Il y a dans les vins de Gramenon le sens profond du mot secret. En allant visiter leur domaine à Montbrison-sur-Lez, dans la Drôme, on est tout de suite habité par le silence des paysages. Certaines vignes sont vieilles (plus de 130 ans pour certains ceps) mais encore capables d’une belle vitalité. Cette longévité a donné au Domaine plusieurs cuvées inoubliables, comme « La Sagesse », « L’Émouvante » ou « La Mémé ». Michèle Aubéry, qui va bientôt céder les rênes à son fils Maxime François Laurent, lui-même auteur de beaux vins de soif (je pense à « Pantomine », un blanc d’été plein de jovialité légère), nous confiait avoir appelé sa cuvée « La Papesse » car elle est, je cite, « la première figure féminine du Tarot de Marseille et la deuxième lame du tarot : celle qui détient les secrets. »
Et des secrets, il y a en a beaucoup ici. Secret des gestes, de la transmission, de la terre, de la précision, de l’expérience. Il faut du secret, paradoxalement, pour maintenir vivants les savoirs paysans. C’est un bagage qui se mérite.
On ne revient pas indemne de Gramenon. Leurs vins ont une signature, un style repérable à l’aveugle. « La Belle Sortie », par exemple, fait à partir de Grenache et de Syrah, est comme une caresse de soie, pleine du parfum des cerises et du bois. « Contre-couleur », avec son nez de roses, de pruneaux et de brioche, a aussi son chiaroscuro en bouche : d’abord fleuri, il devient vite profond et hivernal, avec des arômes de cendre, de cheminée et de café.

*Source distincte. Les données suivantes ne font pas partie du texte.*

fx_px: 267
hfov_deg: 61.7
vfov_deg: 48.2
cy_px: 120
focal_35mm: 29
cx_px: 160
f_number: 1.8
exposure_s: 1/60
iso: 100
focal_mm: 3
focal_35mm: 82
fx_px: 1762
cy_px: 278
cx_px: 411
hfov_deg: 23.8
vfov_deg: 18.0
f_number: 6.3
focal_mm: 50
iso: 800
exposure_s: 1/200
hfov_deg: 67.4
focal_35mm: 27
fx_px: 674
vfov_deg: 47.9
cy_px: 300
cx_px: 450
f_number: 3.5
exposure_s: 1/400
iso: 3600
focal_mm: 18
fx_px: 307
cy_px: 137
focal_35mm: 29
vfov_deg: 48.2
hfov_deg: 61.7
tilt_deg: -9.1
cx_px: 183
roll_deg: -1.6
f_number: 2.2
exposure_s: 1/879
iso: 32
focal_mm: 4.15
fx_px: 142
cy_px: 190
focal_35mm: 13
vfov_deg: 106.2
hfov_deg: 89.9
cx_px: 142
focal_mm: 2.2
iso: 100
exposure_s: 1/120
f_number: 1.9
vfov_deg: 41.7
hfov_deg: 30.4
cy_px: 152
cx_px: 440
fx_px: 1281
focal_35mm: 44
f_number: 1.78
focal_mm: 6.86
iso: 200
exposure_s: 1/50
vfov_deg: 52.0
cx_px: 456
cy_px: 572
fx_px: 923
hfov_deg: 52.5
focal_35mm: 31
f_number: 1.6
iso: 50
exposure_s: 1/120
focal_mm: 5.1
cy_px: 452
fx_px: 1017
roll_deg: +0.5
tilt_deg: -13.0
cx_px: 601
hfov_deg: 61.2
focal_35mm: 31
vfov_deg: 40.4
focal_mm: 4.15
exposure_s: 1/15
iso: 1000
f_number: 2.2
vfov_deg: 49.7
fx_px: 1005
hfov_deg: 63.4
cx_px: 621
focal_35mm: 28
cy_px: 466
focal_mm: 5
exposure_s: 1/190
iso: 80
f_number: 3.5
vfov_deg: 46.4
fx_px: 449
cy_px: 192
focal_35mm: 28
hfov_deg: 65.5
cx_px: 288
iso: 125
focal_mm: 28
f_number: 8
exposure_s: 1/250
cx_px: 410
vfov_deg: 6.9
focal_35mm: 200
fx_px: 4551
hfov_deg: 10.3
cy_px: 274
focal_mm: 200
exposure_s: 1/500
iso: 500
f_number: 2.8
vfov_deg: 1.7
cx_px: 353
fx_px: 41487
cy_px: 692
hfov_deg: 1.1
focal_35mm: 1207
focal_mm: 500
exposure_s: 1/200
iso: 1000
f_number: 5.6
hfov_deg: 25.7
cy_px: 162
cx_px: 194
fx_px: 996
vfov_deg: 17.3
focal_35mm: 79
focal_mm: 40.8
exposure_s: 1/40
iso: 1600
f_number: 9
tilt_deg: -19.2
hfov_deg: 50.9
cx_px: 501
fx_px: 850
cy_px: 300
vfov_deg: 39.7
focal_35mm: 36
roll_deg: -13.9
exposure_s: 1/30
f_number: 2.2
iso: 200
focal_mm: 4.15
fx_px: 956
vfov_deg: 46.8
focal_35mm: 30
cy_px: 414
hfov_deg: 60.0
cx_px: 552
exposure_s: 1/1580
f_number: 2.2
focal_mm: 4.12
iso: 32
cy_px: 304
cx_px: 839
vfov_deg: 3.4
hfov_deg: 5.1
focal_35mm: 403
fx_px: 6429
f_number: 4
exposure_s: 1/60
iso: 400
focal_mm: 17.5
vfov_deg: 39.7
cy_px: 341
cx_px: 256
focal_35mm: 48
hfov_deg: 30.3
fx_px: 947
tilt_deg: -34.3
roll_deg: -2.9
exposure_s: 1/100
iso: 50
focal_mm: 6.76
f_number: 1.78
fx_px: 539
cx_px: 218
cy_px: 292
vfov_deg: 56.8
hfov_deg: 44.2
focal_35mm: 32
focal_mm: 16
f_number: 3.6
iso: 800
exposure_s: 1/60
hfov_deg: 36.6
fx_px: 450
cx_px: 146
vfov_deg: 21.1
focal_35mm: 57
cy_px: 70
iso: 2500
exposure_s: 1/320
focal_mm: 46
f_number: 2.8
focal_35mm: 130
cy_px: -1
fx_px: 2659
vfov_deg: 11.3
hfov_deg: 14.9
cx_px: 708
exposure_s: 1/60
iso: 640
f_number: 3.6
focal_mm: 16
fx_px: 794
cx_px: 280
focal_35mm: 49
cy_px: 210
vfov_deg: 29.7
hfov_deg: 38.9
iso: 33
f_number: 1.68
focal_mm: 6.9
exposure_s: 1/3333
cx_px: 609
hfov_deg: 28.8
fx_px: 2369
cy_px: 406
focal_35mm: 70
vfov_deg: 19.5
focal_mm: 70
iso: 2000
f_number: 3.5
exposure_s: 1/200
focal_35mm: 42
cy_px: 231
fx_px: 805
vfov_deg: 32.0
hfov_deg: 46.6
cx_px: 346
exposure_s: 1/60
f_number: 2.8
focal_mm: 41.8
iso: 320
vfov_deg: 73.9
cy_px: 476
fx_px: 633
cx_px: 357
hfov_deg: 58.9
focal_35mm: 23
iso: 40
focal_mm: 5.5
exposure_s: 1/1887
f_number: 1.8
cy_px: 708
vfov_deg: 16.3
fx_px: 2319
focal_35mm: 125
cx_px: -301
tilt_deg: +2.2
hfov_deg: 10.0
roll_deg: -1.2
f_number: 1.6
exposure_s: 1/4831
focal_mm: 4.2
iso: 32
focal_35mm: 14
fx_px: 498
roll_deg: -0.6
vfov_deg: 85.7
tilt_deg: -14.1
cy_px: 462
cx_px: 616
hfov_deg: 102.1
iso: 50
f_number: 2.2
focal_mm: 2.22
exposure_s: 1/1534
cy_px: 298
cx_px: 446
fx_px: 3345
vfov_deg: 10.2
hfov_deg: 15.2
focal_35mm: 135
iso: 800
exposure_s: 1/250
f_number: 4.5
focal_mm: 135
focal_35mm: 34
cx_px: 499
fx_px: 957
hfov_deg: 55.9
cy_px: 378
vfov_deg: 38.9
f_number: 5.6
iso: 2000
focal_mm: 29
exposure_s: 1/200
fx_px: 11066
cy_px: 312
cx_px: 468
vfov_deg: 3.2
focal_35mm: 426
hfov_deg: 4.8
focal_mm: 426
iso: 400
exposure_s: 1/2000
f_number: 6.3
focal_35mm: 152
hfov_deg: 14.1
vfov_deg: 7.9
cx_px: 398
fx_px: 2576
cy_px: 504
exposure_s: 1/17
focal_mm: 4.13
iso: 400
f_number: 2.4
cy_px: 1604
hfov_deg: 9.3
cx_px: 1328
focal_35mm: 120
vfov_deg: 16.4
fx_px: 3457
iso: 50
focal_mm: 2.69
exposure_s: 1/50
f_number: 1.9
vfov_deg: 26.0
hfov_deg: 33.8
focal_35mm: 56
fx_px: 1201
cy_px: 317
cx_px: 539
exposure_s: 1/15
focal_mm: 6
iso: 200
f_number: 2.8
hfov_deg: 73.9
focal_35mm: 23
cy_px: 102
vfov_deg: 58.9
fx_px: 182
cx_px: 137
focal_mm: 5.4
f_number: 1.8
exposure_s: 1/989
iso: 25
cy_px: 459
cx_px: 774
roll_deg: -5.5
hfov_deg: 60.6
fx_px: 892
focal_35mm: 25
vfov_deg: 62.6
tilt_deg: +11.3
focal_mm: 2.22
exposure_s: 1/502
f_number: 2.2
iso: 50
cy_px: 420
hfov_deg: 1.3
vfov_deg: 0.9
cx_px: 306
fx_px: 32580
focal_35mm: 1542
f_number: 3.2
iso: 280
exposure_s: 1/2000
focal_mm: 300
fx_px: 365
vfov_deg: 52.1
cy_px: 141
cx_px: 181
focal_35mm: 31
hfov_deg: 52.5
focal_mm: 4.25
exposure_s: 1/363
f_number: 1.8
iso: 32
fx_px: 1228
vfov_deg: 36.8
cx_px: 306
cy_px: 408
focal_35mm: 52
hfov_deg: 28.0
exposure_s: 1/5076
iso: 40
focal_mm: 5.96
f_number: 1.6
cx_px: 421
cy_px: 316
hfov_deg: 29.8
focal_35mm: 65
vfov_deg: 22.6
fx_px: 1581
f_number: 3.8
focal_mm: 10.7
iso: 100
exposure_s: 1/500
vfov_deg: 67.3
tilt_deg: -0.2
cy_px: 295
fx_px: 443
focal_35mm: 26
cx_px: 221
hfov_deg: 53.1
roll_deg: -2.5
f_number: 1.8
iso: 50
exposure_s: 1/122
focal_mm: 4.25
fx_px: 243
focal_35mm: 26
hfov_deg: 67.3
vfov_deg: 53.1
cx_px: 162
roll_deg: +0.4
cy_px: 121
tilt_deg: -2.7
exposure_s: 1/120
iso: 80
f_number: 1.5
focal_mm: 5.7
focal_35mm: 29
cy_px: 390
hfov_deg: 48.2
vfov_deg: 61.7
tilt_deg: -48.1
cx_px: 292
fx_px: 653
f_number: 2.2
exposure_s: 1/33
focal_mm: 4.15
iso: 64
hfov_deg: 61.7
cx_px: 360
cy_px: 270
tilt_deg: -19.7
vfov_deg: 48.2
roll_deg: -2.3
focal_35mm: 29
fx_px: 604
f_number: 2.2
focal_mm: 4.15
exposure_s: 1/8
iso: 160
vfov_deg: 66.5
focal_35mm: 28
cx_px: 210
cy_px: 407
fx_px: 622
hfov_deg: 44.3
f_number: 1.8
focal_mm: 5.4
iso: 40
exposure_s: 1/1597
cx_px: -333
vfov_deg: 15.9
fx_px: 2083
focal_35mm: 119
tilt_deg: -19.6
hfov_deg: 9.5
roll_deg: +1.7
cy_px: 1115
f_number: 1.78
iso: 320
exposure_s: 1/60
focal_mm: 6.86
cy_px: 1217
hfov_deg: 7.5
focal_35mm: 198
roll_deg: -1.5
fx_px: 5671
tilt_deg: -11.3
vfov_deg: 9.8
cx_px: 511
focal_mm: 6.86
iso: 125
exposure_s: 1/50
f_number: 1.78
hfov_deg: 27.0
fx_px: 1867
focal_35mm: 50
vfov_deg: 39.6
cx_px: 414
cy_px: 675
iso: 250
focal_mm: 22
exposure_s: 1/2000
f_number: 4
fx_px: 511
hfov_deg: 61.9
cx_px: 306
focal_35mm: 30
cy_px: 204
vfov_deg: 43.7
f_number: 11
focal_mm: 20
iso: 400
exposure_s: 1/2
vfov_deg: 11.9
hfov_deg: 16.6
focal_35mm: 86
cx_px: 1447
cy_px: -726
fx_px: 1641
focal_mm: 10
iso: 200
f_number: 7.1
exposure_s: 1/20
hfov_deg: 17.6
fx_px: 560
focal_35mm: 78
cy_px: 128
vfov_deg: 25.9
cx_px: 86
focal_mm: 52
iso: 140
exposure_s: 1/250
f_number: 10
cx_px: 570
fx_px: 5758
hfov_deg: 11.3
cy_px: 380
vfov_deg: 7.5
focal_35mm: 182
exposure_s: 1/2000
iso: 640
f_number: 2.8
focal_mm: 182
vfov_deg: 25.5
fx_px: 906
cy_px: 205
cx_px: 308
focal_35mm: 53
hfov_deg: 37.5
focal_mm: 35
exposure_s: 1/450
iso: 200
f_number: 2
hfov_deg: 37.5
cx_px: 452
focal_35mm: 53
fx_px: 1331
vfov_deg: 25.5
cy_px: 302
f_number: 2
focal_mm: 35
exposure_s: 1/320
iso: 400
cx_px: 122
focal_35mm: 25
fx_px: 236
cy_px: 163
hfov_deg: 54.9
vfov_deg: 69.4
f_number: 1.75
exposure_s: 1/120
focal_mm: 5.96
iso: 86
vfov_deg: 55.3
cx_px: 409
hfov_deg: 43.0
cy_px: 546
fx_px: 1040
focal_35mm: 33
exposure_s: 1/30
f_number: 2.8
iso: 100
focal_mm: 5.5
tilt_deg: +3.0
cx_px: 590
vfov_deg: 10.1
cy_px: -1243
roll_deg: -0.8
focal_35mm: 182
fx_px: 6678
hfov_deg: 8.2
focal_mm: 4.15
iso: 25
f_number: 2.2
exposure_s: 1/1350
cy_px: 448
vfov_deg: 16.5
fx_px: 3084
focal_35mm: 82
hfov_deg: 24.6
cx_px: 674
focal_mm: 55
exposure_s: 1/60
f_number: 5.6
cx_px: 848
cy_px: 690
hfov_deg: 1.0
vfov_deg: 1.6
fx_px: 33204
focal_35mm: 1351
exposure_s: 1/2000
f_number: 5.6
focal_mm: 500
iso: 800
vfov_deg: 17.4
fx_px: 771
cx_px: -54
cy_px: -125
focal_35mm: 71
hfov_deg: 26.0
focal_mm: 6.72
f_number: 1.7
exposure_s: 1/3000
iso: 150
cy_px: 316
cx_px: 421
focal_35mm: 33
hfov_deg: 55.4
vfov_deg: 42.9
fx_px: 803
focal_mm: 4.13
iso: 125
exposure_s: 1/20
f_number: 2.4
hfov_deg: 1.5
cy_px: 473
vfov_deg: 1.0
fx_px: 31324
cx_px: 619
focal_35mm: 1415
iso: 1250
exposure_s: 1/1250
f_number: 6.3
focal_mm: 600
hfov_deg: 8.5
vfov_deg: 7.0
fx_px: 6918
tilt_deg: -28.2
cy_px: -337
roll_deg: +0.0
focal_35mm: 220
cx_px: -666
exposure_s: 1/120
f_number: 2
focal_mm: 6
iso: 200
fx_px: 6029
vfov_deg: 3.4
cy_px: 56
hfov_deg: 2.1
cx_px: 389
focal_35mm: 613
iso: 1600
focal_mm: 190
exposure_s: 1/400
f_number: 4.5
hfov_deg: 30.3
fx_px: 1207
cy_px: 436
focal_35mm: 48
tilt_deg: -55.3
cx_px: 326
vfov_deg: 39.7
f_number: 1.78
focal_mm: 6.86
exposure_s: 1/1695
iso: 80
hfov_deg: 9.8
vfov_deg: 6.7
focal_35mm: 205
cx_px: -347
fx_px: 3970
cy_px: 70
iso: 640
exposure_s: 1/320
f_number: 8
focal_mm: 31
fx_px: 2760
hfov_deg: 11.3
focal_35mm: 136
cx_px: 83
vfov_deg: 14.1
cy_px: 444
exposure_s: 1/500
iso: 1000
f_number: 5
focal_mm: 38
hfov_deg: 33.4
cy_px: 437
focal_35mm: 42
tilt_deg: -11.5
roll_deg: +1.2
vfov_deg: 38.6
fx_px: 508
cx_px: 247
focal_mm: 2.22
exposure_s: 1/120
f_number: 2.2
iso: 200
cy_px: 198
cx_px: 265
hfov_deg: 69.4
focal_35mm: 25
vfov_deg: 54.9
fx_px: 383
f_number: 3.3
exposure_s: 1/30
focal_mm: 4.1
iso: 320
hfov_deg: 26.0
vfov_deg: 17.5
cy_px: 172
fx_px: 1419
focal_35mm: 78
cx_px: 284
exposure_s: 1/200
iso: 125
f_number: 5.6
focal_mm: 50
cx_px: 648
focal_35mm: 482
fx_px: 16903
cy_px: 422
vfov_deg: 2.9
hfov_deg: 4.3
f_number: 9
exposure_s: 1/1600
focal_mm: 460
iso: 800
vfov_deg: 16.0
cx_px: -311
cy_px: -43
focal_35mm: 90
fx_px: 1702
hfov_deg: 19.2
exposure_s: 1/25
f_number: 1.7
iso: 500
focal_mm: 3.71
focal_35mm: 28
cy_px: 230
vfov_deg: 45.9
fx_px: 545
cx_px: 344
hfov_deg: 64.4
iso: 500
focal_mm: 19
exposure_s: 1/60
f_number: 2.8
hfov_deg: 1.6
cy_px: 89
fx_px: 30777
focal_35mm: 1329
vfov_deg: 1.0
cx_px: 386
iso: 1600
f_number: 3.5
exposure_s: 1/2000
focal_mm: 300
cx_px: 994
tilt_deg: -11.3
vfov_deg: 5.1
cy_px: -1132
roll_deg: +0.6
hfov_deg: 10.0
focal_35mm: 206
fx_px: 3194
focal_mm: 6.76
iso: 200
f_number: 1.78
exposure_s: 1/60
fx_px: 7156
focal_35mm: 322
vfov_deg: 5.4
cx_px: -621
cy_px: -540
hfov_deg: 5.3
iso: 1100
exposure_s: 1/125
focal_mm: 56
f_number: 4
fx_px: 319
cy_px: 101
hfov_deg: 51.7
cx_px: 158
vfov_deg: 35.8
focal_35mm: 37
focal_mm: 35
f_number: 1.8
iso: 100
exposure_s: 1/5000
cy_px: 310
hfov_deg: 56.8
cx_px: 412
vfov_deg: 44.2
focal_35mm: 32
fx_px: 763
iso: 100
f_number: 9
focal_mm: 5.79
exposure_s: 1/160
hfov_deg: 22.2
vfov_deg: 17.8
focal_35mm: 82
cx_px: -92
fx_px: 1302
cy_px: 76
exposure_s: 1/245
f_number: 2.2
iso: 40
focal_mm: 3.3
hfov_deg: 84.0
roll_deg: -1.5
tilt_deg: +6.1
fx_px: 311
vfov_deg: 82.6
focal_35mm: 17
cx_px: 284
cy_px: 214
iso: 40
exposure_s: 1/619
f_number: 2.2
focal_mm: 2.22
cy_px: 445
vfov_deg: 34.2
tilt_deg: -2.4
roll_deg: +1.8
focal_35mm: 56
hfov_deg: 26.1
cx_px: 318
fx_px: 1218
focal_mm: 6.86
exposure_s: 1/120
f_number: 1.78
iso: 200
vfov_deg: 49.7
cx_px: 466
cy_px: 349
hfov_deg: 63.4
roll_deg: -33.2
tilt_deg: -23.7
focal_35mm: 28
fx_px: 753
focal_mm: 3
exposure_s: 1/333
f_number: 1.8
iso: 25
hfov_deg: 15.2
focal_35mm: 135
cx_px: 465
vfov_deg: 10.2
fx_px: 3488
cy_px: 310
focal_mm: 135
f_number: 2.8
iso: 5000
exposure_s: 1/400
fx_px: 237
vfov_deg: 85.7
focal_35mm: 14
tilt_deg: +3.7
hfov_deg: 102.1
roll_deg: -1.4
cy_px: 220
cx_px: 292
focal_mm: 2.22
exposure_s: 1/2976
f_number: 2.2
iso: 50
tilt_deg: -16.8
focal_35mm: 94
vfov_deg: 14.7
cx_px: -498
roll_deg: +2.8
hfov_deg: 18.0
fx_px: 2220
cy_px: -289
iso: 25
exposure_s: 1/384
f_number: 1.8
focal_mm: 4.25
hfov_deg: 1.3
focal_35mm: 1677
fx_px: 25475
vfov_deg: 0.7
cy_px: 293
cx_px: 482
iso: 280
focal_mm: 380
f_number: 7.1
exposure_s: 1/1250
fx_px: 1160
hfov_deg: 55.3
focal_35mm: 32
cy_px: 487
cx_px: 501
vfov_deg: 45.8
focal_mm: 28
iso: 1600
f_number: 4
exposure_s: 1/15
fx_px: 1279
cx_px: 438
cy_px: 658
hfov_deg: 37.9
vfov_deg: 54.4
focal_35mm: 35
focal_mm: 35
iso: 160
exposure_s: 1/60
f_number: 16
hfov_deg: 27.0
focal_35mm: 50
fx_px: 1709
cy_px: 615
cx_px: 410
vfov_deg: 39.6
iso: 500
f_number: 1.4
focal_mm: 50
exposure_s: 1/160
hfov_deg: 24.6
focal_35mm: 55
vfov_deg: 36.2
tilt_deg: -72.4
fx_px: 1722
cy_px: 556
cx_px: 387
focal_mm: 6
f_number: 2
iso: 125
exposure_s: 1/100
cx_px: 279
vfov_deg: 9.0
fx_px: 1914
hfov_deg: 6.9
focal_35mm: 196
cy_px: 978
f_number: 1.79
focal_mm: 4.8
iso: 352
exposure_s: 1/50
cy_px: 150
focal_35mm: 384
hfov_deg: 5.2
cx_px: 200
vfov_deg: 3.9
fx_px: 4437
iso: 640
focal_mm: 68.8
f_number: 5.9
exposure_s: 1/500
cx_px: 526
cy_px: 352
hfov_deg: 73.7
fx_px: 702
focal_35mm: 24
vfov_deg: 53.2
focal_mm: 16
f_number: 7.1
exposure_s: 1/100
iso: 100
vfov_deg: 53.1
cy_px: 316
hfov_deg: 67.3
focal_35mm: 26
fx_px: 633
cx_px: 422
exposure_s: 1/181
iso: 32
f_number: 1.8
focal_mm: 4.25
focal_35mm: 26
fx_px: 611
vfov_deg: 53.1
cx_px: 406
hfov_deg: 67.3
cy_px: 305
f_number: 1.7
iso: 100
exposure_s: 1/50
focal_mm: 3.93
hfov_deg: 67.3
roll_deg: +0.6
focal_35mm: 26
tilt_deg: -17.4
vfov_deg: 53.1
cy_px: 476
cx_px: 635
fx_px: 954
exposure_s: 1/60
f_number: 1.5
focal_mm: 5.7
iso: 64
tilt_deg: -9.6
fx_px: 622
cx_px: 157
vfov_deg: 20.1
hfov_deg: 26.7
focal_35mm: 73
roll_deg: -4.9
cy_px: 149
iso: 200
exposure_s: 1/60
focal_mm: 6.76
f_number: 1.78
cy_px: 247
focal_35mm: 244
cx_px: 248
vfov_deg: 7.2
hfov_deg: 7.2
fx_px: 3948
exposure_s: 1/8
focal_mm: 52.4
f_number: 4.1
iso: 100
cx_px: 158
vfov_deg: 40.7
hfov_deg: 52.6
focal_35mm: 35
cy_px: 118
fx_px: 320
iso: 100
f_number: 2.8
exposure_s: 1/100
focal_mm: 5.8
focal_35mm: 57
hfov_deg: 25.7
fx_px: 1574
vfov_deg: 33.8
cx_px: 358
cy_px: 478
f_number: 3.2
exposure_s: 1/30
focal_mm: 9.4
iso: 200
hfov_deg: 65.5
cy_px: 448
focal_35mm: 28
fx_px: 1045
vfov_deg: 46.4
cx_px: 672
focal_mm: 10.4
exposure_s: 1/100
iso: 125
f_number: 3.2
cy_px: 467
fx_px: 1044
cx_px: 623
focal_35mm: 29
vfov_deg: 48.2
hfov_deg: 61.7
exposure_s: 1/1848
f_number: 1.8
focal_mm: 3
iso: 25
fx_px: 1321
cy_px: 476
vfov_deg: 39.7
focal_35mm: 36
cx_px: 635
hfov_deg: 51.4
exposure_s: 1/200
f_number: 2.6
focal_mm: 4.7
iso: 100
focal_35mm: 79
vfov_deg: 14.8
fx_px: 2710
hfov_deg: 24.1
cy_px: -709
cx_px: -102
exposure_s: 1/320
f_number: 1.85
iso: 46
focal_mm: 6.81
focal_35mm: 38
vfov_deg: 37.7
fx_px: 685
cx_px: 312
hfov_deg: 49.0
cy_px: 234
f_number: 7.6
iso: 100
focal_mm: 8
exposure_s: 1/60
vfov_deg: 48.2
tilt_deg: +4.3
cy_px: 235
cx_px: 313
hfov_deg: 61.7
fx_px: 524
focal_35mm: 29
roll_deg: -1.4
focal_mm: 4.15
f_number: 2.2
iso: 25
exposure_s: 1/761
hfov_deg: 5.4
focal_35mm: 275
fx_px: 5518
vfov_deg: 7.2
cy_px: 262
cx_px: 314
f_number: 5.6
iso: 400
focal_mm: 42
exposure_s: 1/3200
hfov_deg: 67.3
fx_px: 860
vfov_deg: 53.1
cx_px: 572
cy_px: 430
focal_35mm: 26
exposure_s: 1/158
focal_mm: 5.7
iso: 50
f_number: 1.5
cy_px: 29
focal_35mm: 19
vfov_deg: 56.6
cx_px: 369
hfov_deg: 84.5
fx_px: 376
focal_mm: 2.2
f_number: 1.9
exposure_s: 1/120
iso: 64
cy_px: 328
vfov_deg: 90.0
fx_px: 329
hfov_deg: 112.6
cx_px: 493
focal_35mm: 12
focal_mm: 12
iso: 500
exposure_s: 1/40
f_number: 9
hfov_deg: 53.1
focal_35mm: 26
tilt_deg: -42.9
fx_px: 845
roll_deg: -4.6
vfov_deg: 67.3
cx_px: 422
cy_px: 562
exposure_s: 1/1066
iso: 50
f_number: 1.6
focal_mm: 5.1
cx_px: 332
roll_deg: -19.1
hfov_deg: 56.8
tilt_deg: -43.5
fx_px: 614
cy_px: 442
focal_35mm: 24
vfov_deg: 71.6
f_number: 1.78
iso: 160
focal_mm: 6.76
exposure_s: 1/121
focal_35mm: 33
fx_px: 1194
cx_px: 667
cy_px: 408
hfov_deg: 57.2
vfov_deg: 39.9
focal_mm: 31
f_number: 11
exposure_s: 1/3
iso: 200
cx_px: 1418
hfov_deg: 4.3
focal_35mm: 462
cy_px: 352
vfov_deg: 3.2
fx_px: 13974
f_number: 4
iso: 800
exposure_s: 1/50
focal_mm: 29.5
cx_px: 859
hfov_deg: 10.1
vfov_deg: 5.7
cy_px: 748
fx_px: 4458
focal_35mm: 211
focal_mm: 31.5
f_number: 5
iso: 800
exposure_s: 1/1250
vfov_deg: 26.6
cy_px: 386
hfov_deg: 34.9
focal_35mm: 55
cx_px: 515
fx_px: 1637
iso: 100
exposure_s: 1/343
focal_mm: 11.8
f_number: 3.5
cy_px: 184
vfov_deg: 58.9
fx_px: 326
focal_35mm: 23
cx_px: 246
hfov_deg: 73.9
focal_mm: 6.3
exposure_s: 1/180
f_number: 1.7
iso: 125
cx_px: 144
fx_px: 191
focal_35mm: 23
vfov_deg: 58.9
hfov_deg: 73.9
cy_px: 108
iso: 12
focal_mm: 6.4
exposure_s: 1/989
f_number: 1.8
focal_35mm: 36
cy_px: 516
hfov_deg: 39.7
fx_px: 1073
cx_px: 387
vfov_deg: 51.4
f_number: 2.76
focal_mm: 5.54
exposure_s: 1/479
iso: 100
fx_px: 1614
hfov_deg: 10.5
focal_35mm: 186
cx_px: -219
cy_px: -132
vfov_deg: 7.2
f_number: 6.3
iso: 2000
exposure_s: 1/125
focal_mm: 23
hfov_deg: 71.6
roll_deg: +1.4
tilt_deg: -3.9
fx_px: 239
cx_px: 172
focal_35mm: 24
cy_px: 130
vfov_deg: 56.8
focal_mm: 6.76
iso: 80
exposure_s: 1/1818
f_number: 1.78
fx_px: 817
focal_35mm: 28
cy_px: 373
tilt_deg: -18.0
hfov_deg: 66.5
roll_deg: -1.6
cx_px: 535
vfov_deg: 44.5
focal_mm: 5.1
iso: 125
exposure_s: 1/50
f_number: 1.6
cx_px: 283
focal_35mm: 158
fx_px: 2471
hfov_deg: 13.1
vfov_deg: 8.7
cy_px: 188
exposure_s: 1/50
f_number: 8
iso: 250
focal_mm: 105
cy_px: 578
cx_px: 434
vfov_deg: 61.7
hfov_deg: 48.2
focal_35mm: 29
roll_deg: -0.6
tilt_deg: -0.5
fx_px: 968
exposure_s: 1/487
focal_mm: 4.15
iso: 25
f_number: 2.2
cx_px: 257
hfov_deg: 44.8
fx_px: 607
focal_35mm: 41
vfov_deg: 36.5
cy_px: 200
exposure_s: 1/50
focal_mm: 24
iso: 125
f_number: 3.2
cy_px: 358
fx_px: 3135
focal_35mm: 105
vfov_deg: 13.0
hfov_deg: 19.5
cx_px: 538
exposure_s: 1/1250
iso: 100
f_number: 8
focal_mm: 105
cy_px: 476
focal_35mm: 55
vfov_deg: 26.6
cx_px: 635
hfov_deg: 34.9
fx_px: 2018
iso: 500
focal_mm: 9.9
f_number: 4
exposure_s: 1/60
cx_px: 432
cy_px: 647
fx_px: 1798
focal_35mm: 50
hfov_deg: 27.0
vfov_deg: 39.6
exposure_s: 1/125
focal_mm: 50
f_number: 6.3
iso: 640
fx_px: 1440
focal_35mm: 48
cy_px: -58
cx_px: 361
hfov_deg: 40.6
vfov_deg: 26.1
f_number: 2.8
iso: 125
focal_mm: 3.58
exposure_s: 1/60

Le fait qu’il titre à 14° contribue certainement à son aspect vénéneux. « Le climat, c’est fichu ! » s’exclame Michèle Aubéry. « Alors, il faut faire avec. Cette année, les vendanges commenceront le 2 septembre. On n’arrive pas à faire moins de 14° avec les Grenache. Alors, à quoi bon lutter ? » Résigné, mais sans colère, Maxime François abonde en son sens : « Il faut faire avec ce que l’on a. On prend un territoire avec tout ce qu’il est : son ensoleillement, son sol, son histoire. Même son traitement. Nous, on traite à la tisane d’orties, parce qu’il y en a dans le coin. » Militants ? « On l’est en faisant, pas en parlant » rétorque Maxime François. « Mon meilleur ami travaille dans le vin, il a 46 hectares de vignes en conventionnel. Ça ne nous empêche pas d’aller à la chasse ensemble ! ».
Chez Gramenon, les noms des cuvées sont comme des titres de romans à clés qu’il faudrait découvrir pour en débusquer les énigmes. « La Sagesse », d’une puissance suave, contient des siècles de sédimentations dans sa robe empourprée. Que dire de « L’Émouvante », ce souvenir amoureux ? Les vieilles vignes de Syrah chuchotent dans le verre, où l’on retrouve à la fois le cassis et la cerise et, plus étonnant, l’odeur de sang sur le papier du boucher. « L’Élémentaire», lui, est entrée dans le panthéon des bouteilles que j’expose dans ma bibliothèque. Au nez, en bouche, c’est une étrange cerise cachée dans le pain rassis. Ce vin m’émeut, car il est faussement enfantin. Et pour toutes ces cuvées, on retrouve toujours la Gramenon’s touch, d’un soyeux de velours.
Il y a des coups de foudre ; cela m’arrive rarement, mais quand ça me tombe dessus, c’est pour la vie.